## Task input
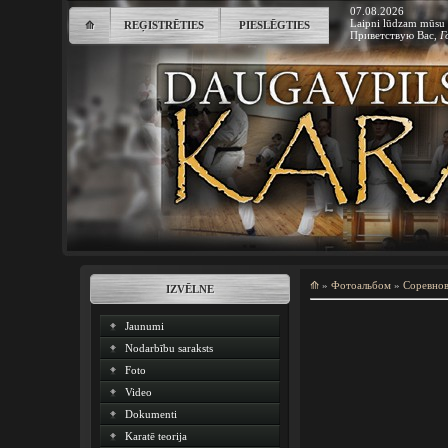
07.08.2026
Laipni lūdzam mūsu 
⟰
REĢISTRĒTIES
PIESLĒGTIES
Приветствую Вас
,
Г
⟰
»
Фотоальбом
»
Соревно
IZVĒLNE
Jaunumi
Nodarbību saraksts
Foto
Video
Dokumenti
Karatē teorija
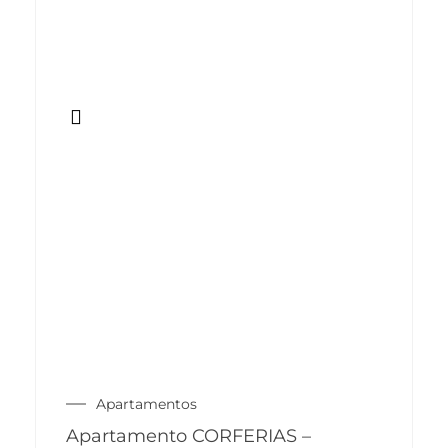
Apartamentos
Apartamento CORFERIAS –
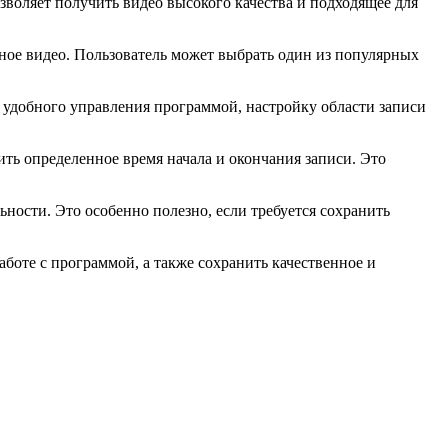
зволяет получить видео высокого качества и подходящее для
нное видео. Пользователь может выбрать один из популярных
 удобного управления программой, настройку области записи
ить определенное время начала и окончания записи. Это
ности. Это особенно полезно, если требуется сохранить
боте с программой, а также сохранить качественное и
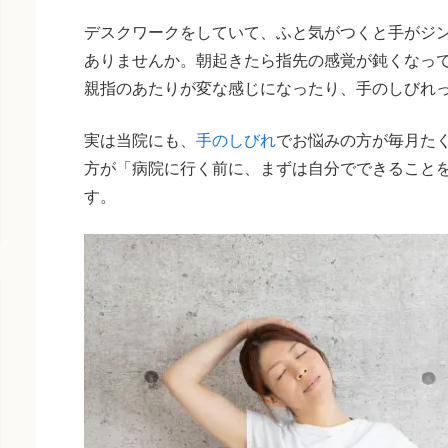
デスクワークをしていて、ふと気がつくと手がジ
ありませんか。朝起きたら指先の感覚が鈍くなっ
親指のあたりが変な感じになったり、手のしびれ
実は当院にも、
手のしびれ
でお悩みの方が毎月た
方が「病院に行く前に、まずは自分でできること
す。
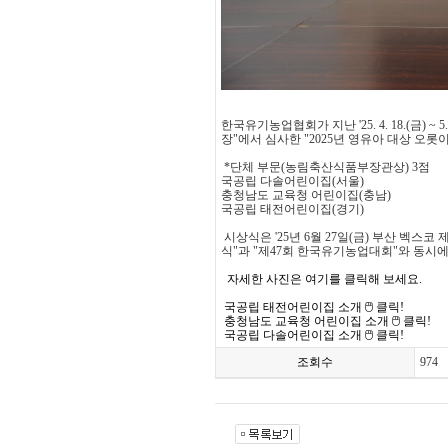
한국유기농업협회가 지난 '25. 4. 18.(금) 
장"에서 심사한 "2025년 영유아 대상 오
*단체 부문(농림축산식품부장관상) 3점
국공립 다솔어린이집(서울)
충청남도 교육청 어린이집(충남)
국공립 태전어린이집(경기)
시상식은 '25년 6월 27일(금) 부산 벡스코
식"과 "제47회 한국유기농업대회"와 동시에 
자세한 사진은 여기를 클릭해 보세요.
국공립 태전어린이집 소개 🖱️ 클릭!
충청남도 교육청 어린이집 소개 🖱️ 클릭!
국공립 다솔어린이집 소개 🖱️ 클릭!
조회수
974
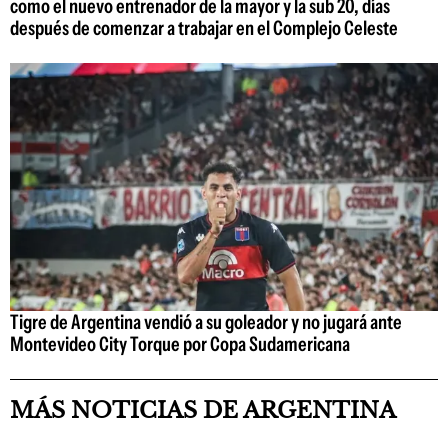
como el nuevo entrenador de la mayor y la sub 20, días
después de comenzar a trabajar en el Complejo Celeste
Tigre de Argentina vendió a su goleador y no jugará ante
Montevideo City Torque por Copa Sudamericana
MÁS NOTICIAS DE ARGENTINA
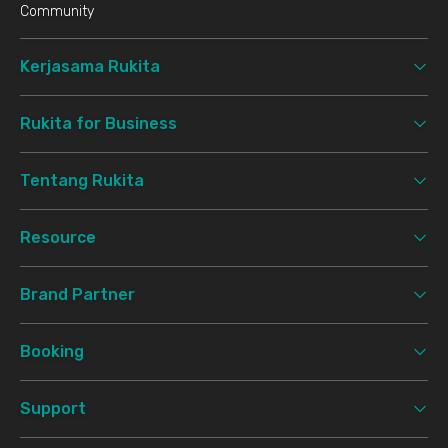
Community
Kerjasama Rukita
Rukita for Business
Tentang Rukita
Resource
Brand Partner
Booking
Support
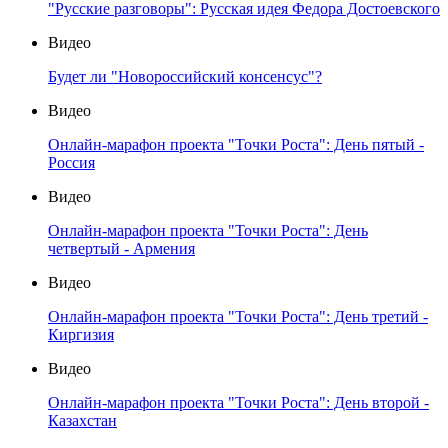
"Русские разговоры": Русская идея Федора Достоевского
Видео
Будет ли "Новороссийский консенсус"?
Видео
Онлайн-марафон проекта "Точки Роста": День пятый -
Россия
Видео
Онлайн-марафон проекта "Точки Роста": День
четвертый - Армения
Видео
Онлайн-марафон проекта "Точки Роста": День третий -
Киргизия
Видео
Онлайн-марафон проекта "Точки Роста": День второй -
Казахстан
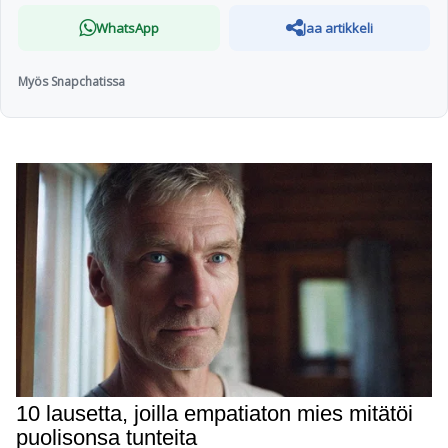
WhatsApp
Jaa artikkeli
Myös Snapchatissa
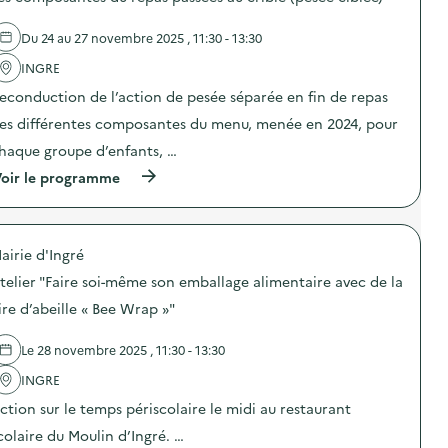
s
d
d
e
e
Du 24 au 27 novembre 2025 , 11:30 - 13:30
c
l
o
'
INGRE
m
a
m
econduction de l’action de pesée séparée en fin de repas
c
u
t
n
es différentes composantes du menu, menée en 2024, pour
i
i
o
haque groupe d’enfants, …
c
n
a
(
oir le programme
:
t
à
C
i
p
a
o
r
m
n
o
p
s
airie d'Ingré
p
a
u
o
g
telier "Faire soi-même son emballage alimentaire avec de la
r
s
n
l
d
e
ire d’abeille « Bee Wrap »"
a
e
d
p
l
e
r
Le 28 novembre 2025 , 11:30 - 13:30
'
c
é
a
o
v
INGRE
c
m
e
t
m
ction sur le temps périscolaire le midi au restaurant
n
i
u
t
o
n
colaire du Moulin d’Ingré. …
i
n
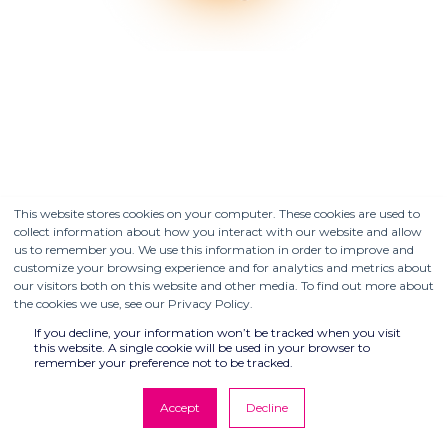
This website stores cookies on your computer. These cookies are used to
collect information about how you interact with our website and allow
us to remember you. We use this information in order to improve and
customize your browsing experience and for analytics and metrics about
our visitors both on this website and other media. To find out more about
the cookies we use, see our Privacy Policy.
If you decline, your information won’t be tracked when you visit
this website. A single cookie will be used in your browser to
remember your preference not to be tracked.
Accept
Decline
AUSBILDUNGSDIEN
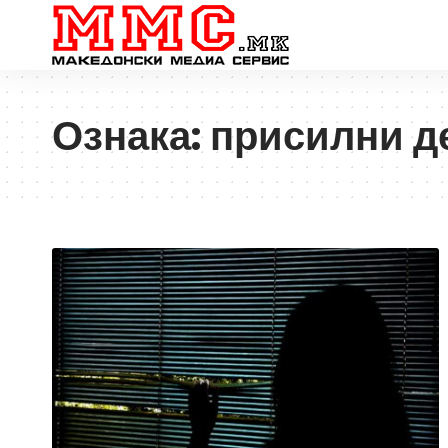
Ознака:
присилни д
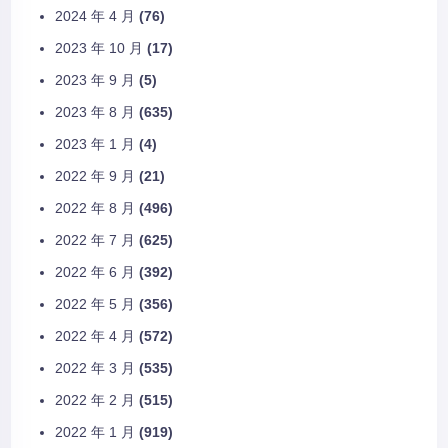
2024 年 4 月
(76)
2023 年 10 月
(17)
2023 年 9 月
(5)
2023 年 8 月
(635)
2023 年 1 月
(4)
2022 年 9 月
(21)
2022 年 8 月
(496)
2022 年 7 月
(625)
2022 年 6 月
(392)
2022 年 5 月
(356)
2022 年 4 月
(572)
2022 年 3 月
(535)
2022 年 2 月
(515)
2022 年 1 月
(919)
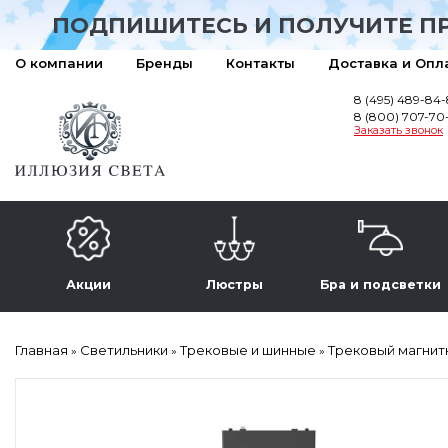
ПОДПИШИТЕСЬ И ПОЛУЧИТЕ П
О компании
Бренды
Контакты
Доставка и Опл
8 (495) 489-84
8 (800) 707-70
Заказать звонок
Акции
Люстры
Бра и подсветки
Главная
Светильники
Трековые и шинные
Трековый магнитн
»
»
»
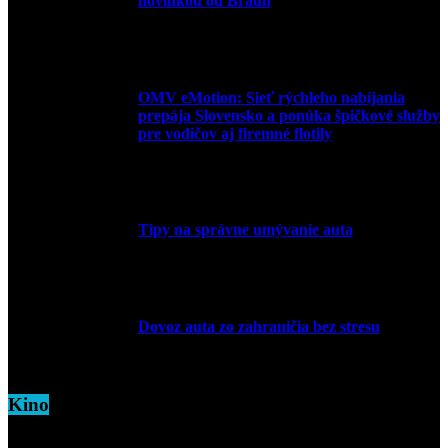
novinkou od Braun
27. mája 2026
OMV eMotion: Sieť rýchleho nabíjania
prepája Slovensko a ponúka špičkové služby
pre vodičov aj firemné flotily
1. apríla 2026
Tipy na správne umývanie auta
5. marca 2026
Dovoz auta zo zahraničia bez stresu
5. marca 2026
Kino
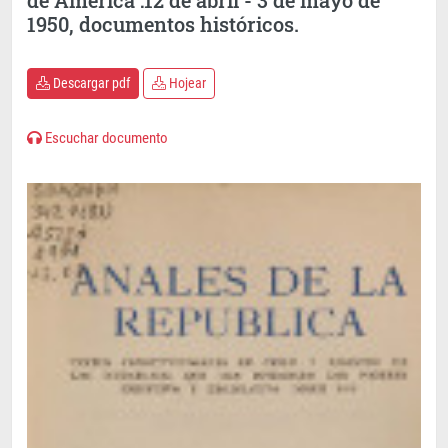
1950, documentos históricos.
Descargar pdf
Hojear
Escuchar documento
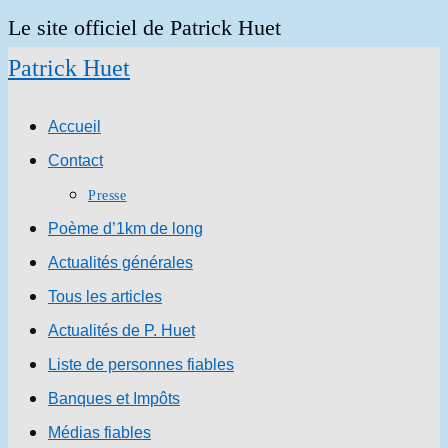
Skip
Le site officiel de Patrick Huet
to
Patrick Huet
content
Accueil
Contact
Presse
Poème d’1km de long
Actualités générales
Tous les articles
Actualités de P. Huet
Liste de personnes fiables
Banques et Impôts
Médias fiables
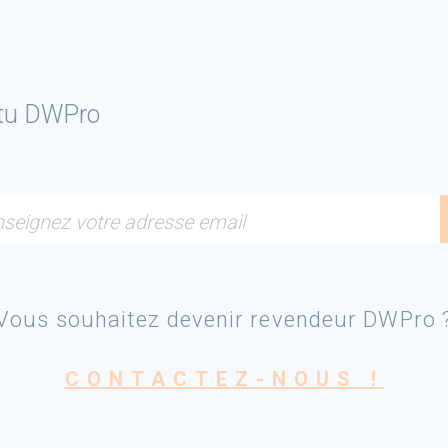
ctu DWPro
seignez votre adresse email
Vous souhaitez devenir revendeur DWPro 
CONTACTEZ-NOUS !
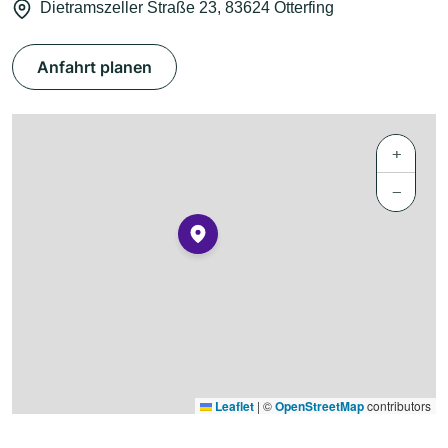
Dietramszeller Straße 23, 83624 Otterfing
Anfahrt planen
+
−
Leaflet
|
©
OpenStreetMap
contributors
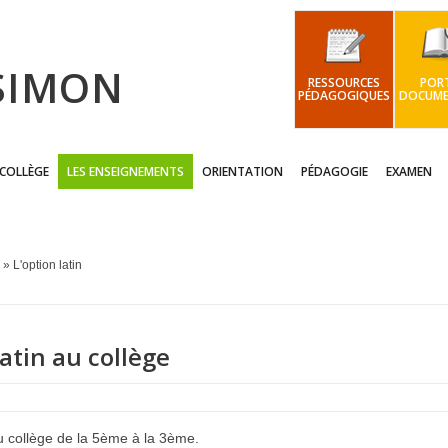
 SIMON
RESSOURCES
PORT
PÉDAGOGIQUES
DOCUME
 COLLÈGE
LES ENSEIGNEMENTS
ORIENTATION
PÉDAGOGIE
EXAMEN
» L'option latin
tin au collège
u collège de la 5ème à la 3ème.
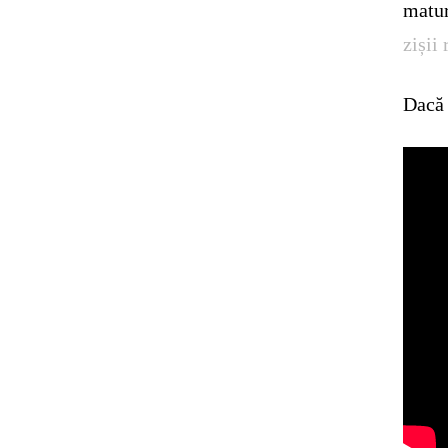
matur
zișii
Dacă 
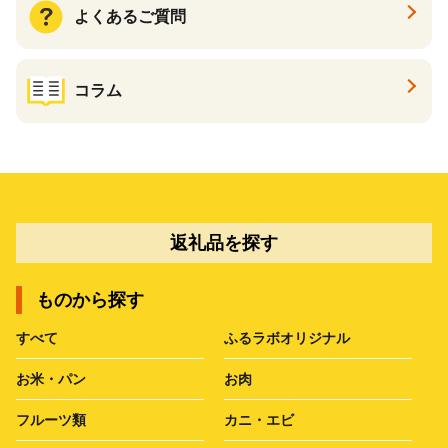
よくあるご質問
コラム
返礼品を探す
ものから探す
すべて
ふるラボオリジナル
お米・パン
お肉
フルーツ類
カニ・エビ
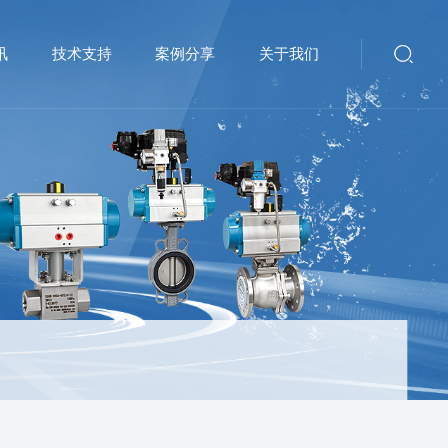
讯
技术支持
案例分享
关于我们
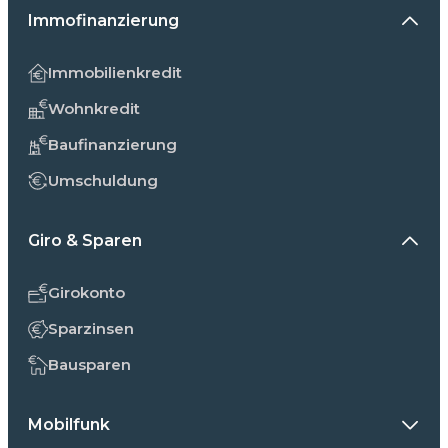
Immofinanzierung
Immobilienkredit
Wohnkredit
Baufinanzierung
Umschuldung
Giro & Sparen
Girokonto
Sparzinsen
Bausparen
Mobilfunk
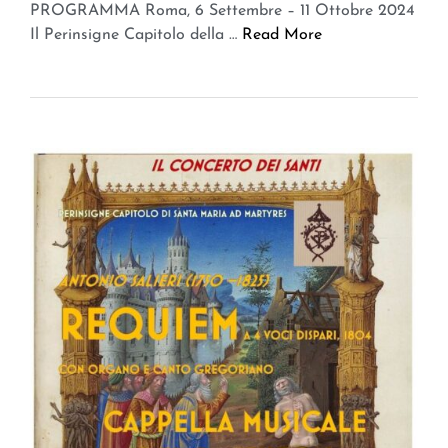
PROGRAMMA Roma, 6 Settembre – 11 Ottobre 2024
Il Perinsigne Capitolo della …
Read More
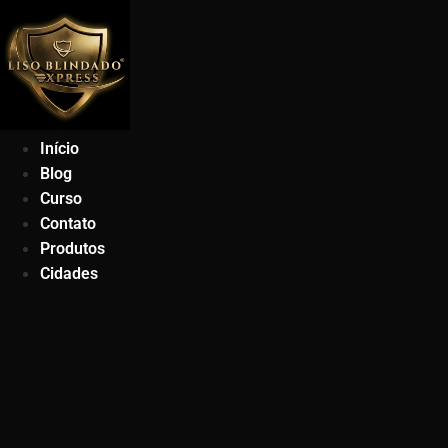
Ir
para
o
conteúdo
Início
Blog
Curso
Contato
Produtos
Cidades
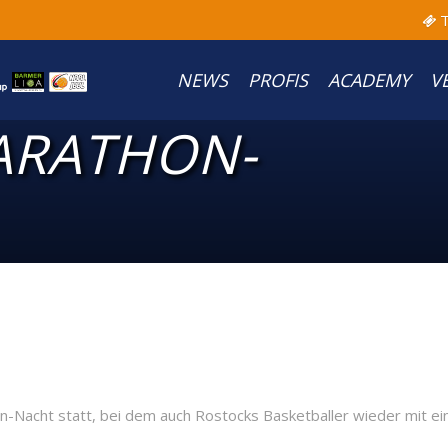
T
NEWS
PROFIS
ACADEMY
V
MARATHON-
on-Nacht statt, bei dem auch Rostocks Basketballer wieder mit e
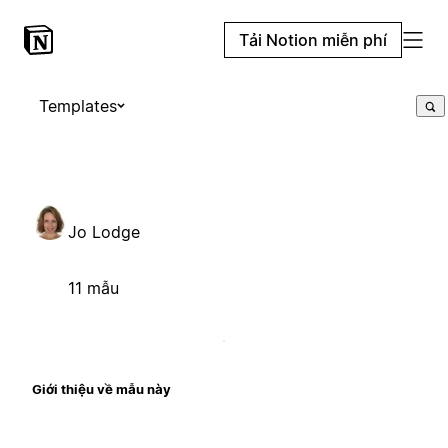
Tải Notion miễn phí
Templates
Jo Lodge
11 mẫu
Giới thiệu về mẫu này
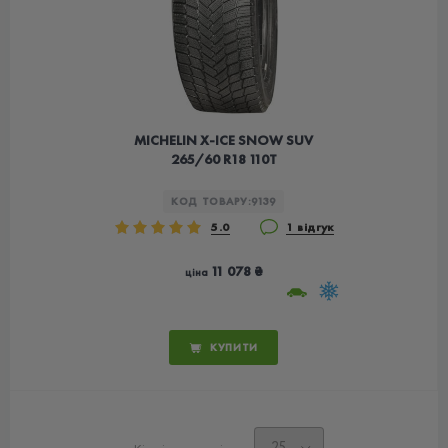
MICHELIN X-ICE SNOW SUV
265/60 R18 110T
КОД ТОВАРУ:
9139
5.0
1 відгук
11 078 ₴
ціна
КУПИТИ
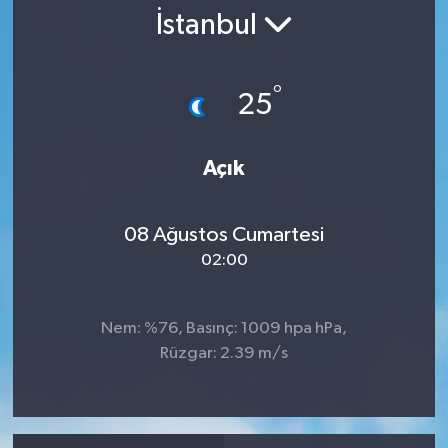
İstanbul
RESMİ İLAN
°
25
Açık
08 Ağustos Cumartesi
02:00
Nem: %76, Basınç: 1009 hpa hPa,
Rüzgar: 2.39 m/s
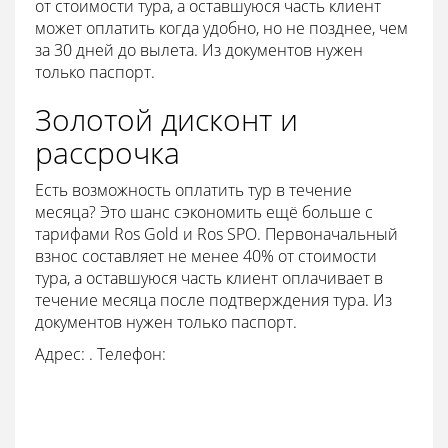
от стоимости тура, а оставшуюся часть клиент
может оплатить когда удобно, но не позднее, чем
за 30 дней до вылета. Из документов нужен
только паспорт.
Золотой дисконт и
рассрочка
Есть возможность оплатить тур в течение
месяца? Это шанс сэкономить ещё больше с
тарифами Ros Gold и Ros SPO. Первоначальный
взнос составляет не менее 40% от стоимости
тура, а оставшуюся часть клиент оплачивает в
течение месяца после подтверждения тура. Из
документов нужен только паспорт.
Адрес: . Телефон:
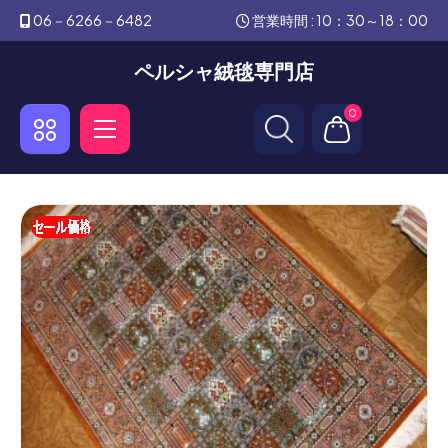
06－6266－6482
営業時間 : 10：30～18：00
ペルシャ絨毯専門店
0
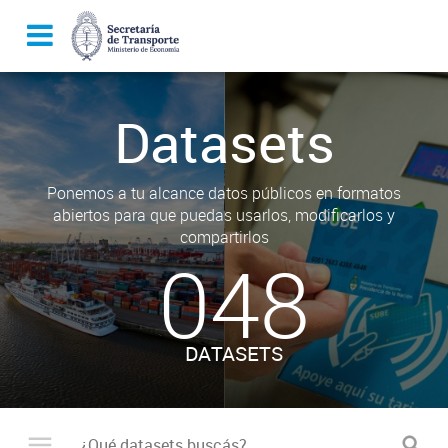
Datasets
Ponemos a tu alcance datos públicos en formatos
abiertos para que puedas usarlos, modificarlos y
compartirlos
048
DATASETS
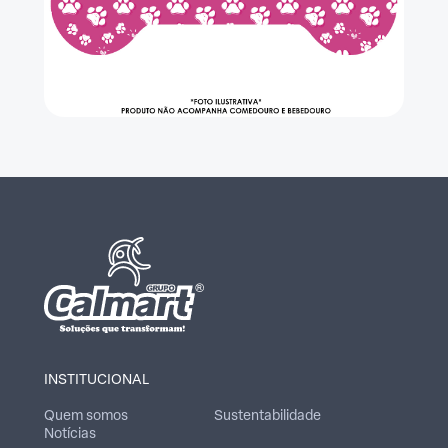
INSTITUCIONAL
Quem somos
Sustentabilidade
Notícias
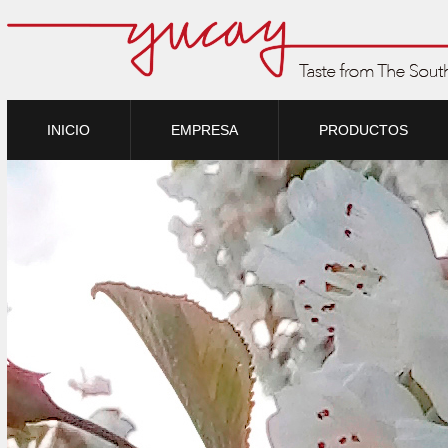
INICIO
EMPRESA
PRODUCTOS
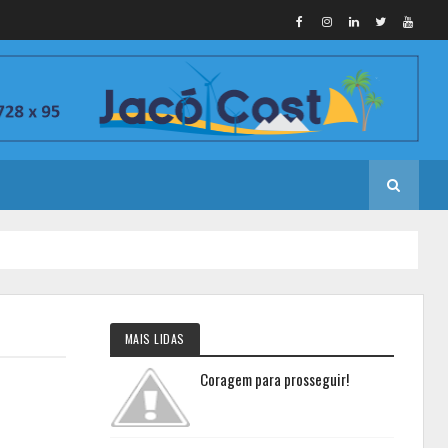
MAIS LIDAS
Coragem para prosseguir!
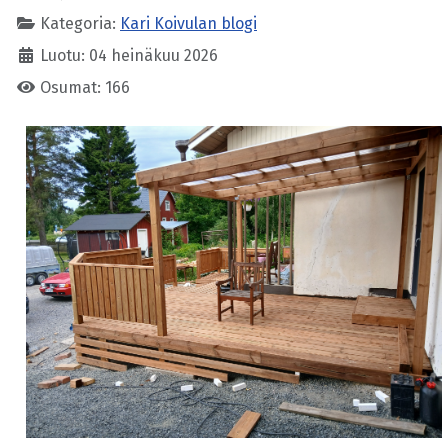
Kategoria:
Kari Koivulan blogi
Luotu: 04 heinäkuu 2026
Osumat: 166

## Work request
Which lines in the entries above contain the word "сохранить"? List each of them in full.

## Exercise solution
ности. Это особенно полезно, если требуется сохранить
боте с программой, а также сохранить качественное и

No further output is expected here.